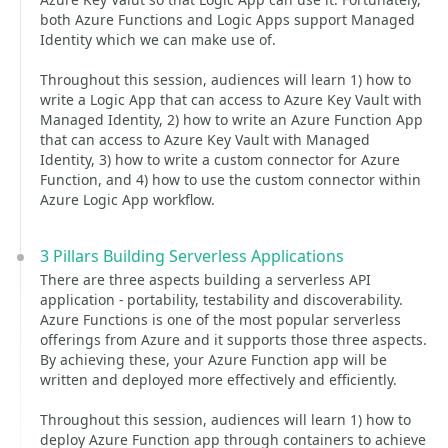
both Azure Functions and Logic Apps support Managed
Identity which we can make use of.
Throughout this session, audiences will learn 1) how to
write a Logic App that can access to Azure Key Vault with
Managed Identity, 2) how to write an Azure Function App
that can access to Azure Key Vault with Managed
Identity, 3) how to write a custom connector for Azure
Function, and 4) how to use the custom connector within
Azure Logic App workflow.
3 Pillars Building Serverless Applications
There are three aspects building a serverless API
application - portability, testability and discoverability.
Azure Functions is one of the most popular serverless
offerings from Azure and it supports those three aspects.
By achieving these, your Azure Function app will be
written and deployed more effectively and efficiently.
Throughout this session, audiences will learn 1) how to
deploy Azure Function app through containers to achieve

^^^^^^^^^^^^^^^^

> [Directions for this task] Could you repeat the text of the items above word for word, leaving out the pictures?

> [Output below]
both Azure Functions and Logic Apps support Managed
Identity which we can make use of.
Throughout this session, audiences will learn 1) how to
write a Logic App that can access to Azure Key Vault with
Managed Identity, 2) how to write an Azure Function App
that can access to Azure Key Vault with Managed
Identity, 3) how to write a custom connector for Azure
Function, and 4) how to use the custom connector within
Azure Logic App workflow.
3 Pillars Building Serverless Applications
There are three aspects building a serverless API
application - portability, testability and discoverability.
Azure Functions is one of the most popular serverless
offerings from Azure and it supports those three aspects.
By achieving these, your Azure Function app will be
written and deployed more effectively and efficiently.
Throughout this session, audiences will learn 1) how to
deploy Azure Function app through containers to achieve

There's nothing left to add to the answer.